### What is required
Extract every line from the records below that contains the word "round".

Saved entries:
Start of Block

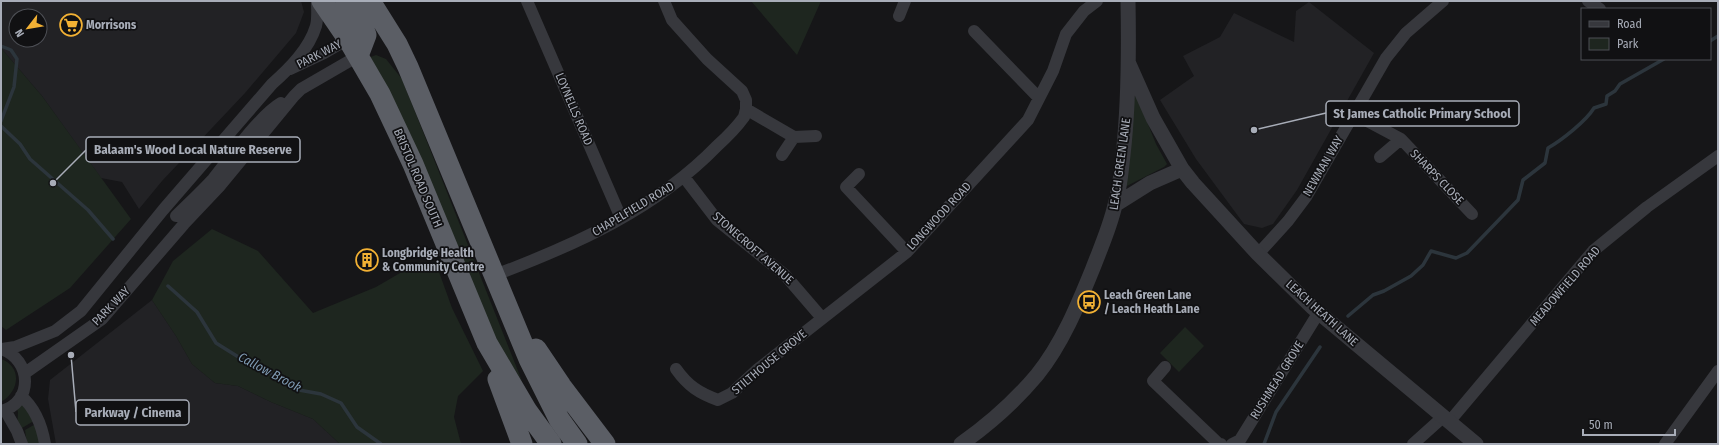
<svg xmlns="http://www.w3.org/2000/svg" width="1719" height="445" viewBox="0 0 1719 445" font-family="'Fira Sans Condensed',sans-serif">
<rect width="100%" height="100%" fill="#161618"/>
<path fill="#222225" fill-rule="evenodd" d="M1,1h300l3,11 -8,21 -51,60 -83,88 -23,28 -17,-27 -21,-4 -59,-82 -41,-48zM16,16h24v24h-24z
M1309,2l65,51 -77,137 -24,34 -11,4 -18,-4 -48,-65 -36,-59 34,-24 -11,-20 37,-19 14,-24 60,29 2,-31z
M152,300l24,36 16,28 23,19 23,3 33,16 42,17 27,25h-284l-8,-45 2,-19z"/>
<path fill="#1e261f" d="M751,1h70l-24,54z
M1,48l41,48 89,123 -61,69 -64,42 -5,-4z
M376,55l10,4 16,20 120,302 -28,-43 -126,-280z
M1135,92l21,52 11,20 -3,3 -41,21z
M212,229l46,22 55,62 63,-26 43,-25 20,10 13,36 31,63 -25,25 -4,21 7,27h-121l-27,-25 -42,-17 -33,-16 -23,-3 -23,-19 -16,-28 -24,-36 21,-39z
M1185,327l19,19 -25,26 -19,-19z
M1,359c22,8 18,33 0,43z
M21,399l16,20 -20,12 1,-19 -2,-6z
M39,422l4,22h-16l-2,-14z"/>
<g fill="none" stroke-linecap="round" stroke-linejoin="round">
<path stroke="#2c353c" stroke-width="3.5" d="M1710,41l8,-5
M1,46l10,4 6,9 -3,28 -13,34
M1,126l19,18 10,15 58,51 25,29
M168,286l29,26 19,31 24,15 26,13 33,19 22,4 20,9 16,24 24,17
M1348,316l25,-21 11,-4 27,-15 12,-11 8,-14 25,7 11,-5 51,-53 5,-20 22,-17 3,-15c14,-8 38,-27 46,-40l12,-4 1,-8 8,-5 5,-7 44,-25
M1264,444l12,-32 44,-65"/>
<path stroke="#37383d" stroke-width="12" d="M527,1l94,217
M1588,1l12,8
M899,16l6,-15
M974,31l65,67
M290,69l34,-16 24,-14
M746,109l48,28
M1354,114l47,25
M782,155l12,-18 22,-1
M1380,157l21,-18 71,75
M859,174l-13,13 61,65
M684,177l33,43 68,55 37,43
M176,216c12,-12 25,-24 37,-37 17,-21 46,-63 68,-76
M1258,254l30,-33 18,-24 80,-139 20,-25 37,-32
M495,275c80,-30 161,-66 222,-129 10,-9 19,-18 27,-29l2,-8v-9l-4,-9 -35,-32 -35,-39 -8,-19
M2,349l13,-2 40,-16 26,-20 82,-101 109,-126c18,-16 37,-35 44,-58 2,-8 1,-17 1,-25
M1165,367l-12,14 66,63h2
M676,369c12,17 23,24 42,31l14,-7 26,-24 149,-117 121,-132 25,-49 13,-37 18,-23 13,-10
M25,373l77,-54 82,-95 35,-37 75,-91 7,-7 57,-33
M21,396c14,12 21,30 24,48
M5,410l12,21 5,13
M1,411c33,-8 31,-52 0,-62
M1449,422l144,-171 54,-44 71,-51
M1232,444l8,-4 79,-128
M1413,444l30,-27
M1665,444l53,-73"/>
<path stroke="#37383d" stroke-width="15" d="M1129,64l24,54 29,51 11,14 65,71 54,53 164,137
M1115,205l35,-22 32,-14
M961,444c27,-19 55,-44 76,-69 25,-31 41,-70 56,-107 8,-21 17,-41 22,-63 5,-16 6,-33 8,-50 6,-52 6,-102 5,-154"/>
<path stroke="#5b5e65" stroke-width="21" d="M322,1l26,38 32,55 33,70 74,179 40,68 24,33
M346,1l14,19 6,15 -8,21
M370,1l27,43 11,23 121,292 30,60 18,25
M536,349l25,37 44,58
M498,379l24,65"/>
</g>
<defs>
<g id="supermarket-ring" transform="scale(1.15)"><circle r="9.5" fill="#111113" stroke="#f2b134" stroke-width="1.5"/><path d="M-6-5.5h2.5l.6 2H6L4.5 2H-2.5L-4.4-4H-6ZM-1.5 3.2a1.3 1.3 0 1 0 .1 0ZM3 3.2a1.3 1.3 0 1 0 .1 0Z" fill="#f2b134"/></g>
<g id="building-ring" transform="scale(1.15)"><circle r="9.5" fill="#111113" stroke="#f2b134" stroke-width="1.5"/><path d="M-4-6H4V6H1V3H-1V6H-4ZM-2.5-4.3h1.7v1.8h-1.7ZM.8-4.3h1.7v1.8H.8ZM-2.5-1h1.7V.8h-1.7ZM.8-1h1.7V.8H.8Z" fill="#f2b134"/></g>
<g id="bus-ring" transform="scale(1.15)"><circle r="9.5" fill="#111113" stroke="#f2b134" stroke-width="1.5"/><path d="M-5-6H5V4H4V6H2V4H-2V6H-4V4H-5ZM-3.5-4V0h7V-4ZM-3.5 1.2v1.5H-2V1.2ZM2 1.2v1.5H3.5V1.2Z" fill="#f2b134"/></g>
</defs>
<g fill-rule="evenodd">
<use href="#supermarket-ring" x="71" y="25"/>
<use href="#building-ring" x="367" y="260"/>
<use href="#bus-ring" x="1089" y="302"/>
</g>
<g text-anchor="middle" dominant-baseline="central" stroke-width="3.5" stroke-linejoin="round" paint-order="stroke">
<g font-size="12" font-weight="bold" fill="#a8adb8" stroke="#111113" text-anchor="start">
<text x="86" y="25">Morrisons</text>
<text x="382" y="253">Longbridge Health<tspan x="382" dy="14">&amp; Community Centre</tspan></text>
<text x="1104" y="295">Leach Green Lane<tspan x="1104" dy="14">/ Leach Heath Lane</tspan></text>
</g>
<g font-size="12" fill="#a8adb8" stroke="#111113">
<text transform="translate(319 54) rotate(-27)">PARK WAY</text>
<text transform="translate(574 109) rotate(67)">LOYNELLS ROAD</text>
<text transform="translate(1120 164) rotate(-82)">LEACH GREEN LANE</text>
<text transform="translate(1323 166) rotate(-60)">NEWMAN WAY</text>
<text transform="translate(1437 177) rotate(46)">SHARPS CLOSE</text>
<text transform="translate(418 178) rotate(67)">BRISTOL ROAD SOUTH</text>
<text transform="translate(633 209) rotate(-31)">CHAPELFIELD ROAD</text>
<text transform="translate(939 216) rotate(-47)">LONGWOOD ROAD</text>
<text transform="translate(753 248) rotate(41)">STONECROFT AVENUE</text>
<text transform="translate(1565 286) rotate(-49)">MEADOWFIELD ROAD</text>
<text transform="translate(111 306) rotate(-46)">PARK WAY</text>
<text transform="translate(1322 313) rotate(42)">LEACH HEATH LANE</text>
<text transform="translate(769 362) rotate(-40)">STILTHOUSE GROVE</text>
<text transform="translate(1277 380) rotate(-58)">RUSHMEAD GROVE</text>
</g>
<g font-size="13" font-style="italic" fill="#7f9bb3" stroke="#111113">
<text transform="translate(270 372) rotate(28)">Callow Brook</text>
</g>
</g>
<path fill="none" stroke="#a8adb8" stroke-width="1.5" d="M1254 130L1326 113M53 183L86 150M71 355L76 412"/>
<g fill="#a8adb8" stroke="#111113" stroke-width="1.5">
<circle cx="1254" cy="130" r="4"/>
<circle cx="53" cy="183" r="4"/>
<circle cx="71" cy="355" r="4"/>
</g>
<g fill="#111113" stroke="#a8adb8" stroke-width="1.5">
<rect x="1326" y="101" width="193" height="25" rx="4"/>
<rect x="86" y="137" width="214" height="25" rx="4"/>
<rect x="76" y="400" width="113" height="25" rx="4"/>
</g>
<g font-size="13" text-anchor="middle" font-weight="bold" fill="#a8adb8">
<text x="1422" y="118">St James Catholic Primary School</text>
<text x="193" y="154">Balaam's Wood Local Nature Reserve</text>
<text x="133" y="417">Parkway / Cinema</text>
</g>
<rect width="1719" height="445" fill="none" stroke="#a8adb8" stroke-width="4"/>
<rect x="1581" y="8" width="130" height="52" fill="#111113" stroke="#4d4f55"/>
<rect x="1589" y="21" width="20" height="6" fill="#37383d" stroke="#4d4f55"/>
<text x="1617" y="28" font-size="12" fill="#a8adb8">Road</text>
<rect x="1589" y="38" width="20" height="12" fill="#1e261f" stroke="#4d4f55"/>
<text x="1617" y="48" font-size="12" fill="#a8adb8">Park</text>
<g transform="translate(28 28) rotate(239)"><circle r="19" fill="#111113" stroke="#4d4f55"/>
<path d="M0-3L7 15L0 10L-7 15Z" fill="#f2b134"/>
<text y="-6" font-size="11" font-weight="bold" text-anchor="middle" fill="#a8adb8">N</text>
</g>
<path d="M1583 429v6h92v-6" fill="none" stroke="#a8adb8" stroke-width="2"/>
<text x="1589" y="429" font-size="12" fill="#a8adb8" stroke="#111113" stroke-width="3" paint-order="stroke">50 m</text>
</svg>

End of Block
Start of Block

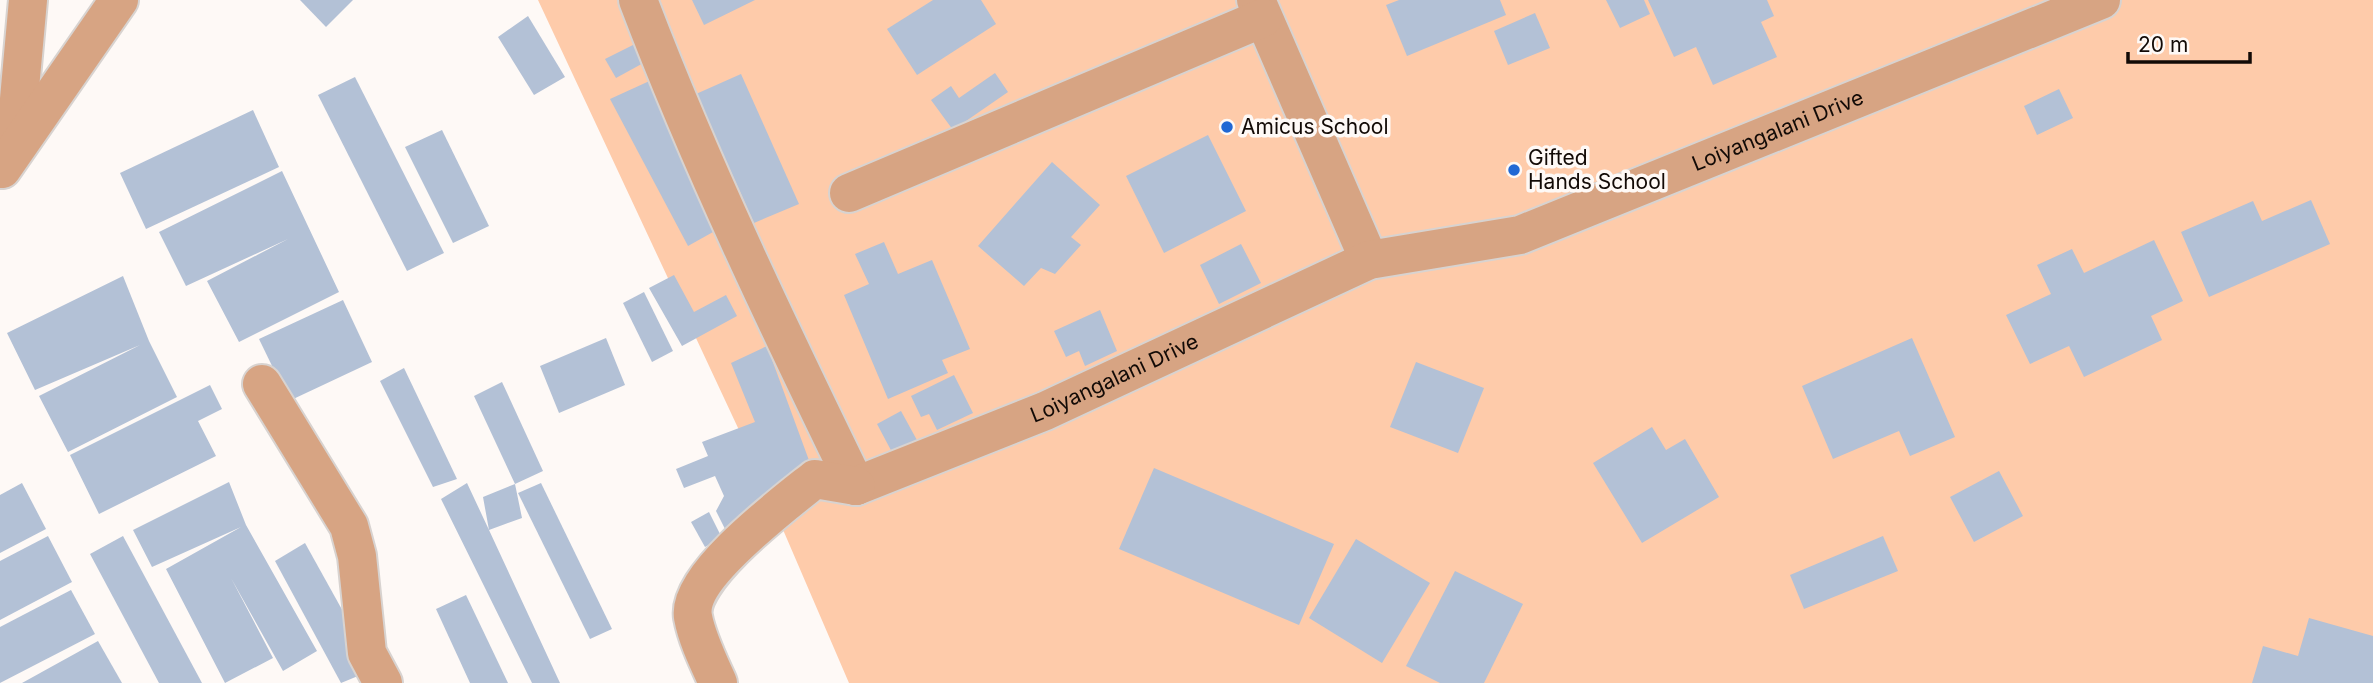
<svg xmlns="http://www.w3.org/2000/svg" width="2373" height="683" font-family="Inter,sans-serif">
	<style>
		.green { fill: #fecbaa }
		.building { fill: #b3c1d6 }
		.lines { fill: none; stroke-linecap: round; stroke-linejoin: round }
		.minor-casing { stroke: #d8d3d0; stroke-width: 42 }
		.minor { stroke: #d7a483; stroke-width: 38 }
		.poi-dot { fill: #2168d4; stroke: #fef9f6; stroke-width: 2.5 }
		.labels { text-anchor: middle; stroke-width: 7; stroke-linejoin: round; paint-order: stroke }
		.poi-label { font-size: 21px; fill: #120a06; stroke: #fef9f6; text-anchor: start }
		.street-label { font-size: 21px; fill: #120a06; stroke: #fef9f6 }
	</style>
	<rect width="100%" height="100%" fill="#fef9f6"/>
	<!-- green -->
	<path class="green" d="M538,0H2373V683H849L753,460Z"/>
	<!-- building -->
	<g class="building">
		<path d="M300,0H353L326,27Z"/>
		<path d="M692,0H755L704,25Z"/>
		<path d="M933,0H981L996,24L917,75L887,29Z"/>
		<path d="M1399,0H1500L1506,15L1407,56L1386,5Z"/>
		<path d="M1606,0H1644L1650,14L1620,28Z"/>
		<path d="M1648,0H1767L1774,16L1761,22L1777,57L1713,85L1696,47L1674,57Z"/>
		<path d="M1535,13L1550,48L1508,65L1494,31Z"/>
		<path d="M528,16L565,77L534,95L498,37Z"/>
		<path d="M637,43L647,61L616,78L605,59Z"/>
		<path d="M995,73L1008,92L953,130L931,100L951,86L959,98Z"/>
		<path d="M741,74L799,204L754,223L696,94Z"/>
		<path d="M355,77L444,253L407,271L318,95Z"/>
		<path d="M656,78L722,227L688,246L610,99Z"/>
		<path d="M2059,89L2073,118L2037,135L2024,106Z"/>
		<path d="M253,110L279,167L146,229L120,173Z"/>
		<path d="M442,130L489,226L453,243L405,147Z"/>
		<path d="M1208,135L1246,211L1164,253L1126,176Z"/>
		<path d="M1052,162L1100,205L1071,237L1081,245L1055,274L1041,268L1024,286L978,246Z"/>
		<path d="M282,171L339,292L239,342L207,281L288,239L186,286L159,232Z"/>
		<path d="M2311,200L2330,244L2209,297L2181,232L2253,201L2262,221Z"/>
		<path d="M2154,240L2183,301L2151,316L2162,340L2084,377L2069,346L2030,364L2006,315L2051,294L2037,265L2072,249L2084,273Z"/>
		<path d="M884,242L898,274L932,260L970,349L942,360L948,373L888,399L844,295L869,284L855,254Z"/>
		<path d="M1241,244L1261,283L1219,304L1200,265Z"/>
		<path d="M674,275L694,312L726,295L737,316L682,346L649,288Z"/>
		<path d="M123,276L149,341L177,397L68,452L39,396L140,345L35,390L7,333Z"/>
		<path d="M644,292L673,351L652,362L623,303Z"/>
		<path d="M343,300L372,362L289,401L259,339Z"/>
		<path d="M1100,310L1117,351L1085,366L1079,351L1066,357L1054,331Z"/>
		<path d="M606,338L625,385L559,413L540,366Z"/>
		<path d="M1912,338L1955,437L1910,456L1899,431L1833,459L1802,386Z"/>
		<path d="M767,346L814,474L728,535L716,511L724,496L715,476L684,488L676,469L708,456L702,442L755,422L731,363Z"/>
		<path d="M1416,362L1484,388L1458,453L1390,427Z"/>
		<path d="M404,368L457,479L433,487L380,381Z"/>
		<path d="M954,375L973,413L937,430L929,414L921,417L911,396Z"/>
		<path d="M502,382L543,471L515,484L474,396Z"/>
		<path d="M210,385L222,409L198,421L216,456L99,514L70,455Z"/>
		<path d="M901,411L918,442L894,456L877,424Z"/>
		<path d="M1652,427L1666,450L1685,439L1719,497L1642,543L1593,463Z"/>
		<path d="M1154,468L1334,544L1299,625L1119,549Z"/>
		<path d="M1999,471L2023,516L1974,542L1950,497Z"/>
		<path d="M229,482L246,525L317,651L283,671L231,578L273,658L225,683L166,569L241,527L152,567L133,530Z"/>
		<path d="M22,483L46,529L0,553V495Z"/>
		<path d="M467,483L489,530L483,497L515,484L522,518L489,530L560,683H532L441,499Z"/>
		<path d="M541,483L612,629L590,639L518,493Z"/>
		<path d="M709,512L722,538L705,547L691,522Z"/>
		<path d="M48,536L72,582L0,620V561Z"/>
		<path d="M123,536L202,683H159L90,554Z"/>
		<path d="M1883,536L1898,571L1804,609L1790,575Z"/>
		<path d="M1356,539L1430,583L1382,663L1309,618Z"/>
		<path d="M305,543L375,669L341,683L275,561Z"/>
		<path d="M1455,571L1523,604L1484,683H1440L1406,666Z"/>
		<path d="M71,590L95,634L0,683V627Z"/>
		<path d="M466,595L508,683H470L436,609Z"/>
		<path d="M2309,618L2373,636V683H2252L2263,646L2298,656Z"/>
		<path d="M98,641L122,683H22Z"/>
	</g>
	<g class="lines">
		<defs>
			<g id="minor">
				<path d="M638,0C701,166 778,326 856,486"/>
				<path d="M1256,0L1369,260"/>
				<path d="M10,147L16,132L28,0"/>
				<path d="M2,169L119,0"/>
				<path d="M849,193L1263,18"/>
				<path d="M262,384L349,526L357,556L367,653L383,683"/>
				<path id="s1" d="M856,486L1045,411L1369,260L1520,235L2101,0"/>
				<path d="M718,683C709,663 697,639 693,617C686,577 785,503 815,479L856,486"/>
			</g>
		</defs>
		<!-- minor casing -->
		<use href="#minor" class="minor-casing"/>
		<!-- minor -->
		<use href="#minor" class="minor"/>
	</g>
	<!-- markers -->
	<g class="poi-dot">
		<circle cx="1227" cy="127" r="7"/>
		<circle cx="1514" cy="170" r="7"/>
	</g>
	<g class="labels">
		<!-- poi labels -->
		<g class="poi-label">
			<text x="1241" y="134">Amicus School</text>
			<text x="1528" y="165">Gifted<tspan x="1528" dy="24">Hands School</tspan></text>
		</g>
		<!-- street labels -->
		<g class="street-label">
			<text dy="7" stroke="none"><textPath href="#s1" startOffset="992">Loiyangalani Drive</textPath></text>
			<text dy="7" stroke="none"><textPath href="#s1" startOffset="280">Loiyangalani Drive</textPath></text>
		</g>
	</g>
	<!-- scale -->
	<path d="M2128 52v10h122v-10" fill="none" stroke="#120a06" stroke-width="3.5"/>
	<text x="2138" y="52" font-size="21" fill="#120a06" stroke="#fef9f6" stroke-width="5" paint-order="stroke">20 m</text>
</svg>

End of Block

### Answer space
<g fill="none" stroke-linecap="round" stroke-linejoin="round">
<g text-anchor="middle" dominant-baseline="central" stroke-width="3.5" stroke-linejoin="round" paint-order="stroke">
		.lines { fill: none; stroke-linecap: round; stroke-linejoin: round }
		.labels { text-anchor: middle; stroke-width: 7; stroke-linejoin: round; paint-order: stroke }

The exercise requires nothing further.